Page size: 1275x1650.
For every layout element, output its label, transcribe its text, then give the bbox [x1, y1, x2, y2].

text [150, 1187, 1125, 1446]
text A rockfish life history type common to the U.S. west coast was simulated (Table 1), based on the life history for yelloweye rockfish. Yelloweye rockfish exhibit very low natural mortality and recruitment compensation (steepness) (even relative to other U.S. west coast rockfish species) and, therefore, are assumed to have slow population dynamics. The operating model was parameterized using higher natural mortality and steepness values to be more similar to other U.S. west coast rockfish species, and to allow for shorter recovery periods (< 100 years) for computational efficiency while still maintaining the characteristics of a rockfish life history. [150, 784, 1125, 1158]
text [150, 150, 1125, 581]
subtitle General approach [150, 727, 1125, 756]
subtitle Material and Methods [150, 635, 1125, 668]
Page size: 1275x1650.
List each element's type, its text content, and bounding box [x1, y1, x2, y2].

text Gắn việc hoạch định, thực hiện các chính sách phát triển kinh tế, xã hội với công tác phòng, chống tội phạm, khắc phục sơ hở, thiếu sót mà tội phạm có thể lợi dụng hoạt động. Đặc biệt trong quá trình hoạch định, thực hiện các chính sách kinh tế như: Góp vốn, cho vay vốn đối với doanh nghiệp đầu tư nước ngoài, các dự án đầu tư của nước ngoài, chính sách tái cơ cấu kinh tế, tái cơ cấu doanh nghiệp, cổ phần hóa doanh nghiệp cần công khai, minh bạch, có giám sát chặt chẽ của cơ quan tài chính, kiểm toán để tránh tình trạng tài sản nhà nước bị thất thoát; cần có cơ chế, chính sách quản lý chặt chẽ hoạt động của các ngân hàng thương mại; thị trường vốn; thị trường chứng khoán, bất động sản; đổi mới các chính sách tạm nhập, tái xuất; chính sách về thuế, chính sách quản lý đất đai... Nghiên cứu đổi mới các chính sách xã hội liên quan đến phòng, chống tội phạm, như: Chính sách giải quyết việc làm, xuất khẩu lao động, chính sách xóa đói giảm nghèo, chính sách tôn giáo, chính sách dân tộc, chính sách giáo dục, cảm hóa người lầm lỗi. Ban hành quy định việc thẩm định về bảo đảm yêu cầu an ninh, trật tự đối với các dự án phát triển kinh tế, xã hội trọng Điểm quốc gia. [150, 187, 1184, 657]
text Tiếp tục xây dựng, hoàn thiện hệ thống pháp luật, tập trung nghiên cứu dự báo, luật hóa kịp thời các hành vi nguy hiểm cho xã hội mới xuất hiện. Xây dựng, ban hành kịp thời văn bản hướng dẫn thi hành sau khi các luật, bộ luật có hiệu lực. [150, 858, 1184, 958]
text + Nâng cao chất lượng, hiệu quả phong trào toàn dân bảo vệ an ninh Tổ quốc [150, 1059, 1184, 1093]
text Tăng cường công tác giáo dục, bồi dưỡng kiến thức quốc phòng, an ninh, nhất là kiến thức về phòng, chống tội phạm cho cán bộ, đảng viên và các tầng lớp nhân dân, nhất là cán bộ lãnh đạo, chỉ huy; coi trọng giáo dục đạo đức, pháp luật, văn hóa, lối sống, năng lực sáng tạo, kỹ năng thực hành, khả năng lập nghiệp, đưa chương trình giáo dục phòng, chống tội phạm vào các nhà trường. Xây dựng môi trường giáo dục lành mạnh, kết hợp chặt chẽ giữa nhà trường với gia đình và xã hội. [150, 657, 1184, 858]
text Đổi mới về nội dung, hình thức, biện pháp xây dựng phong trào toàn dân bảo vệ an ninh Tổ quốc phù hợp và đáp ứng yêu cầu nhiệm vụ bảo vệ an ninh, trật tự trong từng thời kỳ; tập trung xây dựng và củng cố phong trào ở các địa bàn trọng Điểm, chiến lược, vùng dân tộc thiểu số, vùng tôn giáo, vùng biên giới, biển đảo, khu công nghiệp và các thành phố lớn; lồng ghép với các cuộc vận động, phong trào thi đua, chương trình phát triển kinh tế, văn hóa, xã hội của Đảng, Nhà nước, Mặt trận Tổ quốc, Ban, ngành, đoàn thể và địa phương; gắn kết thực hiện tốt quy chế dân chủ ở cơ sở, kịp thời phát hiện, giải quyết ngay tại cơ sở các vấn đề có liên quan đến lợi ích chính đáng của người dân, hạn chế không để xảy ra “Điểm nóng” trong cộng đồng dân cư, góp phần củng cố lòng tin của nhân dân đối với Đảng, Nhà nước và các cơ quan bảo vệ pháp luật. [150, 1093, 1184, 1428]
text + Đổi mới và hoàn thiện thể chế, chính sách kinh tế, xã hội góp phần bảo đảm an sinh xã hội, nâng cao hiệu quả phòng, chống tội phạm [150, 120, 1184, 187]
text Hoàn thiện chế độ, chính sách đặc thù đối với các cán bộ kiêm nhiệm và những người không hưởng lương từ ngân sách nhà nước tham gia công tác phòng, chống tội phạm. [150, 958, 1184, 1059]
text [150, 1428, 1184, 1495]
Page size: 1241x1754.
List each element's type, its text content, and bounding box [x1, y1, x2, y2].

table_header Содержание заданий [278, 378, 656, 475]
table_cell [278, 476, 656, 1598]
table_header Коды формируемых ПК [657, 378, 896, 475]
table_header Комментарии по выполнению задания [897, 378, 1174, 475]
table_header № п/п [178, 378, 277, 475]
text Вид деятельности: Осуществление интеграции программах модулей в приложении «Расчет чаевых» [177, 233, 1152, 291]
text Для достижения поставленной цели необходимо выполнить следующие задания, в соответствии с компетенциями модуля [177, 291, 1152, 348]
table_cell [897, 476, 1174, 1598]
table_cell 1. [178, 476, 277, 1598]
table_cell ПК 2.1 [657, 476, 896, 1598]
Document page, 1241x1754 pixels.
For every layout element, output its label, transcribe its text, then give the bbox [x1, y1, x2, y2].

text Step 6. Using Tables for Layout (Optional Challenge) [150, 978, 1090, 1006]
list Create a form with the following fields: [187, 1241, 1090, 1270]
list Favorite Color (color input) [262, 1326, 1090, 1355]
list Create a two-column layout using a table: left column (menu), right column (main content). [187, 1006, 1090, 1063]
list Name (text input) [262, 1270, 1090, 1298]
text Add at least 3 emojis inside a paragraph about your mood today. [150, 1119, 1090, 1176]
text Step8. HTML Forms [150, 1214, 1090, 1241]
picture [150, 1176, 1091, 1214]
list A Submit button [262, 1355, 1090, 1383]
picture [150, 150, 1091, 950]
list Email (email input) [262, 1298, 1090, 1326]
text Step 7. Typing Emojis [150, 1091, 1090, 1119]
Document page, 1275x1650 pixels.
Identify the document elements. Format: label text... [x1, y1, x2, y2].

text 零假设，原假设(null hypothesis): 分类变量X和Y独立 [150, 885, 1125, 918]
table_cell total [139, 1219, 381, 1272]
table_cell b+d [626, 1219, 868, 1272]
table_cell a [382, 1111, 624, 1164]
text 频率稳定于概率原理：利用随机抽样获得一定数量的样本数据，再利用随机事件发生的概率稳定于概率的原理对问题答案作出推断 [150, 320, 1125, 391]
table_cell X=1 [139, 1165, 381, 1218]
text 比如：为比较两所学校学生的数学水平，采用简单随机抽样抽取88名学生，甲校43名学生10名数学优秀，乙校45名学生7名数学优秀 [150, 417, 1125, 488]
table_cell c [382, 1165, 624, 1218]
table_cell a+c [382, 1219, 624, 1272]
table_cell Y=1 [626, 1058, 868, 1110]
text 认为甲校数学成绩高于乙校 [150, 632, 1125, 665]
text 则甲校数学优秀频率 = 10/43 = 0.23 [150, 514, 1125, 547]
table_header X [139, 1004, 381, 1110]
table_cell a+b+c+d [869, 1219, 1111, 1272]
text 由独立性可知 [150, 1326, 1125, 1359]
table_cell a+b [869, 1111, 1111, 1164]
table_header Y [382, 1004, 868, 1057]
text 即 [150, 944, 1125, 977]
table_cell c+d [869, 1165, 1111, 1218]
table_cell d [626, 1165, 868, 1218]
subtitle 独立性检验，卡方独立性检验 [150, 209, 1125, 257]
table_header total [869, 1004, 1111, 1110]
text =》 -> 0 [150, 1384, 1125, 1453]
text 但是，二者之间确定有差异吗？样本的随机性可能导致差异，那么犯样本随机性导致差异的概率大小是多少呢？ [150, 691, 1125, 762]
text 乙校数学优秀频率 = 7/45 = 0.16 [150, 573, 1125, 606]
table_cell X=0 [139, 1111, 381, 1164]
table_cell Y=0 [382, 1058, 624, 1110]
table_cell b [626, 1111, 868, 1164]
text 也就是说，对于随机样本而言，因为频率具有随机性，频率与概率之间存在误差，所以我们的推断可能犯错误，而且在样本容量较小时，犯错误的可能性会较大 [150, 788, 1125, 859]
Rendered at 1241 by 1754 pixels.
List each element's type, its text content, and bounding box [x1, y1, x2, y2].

▬▬▬▬▬▬▬▬▬▬

▸ **EXERCISE AIM**:
Within the material above, show every line that includes "phong".

▸ **WRITTEN RESPONSE**:
text + Nâng cao chất lượng, hiệu quả phong trào toàn dân bảo vệ an ninh Tổ quốc [150, 1059, 1184, 1093]
text Đổi mới về nội dung, hình thức, biện pháp xây dựng phong trào toàn dân bảo vệ an ninh Tổ quốc phù hợp và đáp ứng yêu cầu nhiệm vụ bảo vệ an ninh, trật tự trong từng thời kỳ; tập trung xây dựng và củng cố phong trào ở các địa bàn trọng Điểm, chiến lược, vùng dân tộc thiểu số, vùng tôn giáo, vùng biên giới, biển đảo, khu công nghiệp và các thành phố lớn; lồng ghép với các cuộc vận động, phong trào thi đua, chương trình phát triển kinh tế, văn hóa, xã hội của Đảng, Nhà nước, Mặt trận Tổ quốc, Ban, ngành, đoàn thể và địa phương; gắn kết thực hiện tốt quy chế dân chủ ở cơ sở, kịp thời phát hiện, giải quyết ngay tại cơ sở các vấn đề có liên quan đến lợi ích chính đáng của người dân, hạn chế không để xảy ra “Điểm nóng” trong cộng đồng dân cư, góp phần củng cố lòng tin của nhân dân đối với Đảng, Nhà nước và các cơ quan bảo vệ pháp luật. [150, 1093, 1184, 1428]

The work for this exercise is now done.